I don’t know how I can move some of the files to other resources?

The classic "ls" and "mv" are not working.
The files is too much…

Is there any way to quickly output any file in bash?

One arbitrary file per directory, which is almost 2**32 files.

If I can download one file quickly, I can write a script.

Any ideas?

2 Answers

Using ls to operate on a large directory is very inefficient, since GNU ls will read all of the entries in the directory before returning any of them, even with --sort=none, because it wants the output to be "pretty". This is both slow and uses a lot of RAM, since an ext4 directory can have many millions of files in it.

Instead, you should use find to list files in the directory, which will print out the filenames as soon as they are read from the directory. If you want to find particular files (e.g. all the "*.jpg" files smaller than 1MB), you could run e.g.

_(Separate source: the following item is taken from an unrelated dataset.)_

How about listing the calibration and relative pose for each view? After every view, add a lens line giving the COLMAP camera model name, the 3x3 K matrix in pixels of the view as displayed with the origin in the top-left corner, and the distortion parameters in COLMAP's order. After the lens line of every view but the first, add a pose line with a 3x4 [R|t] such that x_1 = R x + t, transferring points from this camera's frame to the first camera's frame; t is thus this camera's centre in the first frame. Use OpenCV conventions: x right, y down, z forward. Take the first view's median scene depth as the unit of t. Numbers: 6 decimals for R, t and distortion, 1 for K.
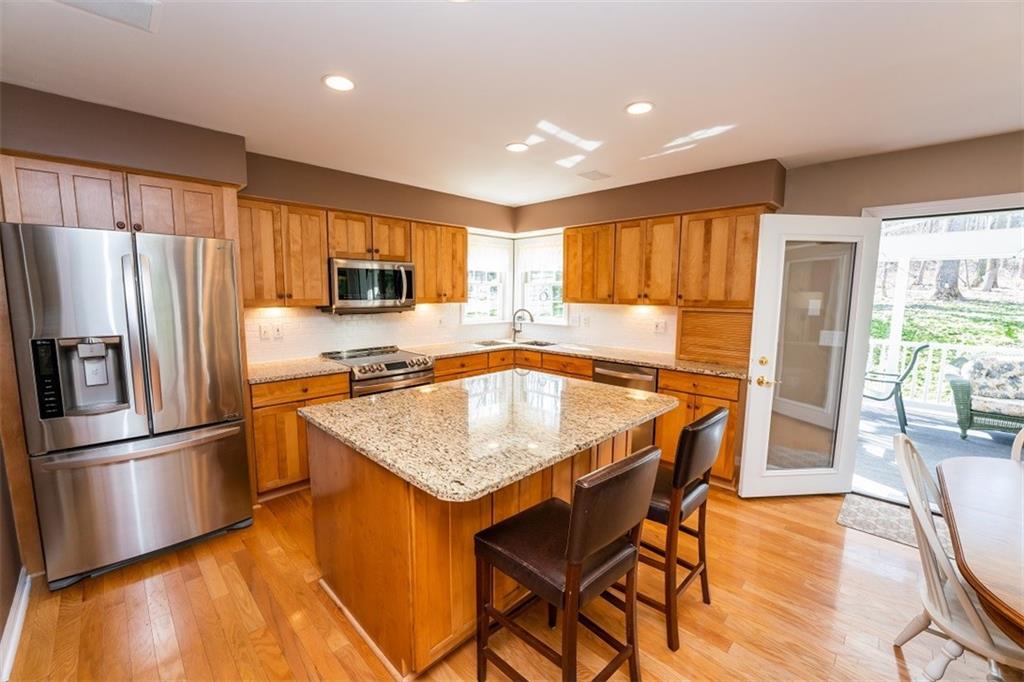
lens RADIAL K [[412.4, 0, 513.9], [0, 412.4, 343.0], [0, 0, 1]] dist [0.041979, -0.001061]
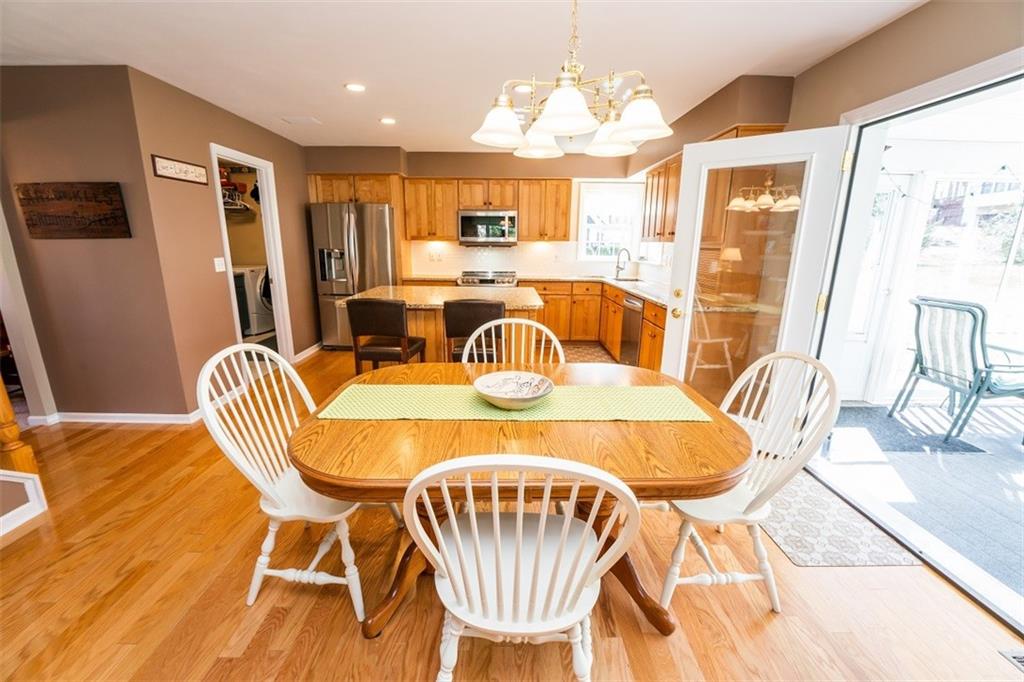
lens RADIAL K [[412.4, 0, 512.0], [0, 412.4, 338.0], [0, 0, 1]] dist [0.041979, -0.001061]
pose [[0.712650, 0.163735, -0.682144, 0.833313], [-0.092130, 0.985803, 0.140372, 0.037351], [0.695443, -0.037190, 0.717618, -0.023329]]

find /my/directory -type f -name "*.jpg" -size -1M

See the find(1) man page for full details on how to use it.

Once you find a bunch of of files you want to do something with, then you can use xargs to run a command for each file. For example, to delete temporary files use e.g.:

find /my/directory -name "*.tmp" -type f -print0 | xargs -0 rm

or to move them into a different directory like:

find /my/directory -name "*.jpg" -print0 | xargs -0 -I '{}' mv '{}' /my/otherdirectory

or any number of things. The xargs program runs the specific command for each file that it reads from the standard input, see xargs(1) man page for details. The mv command is a bit more complex than rm because mv needs to put the target directory at the end of the command, while xargs normally adds all the files after the specified command.

You could instead save the list of files to an output file like find ... > /tmp/file_list and then edit file_list to contain only the files you want to delete/move, and pipe it into xargs separately:

xargs -a /tmp/file_list -I '{}' mv '{}' /my/otherdir

Answered by LustreOne on November 9, 2021

Please try running:

ls --sort=none --no-group

or limit to some number of files, e.g.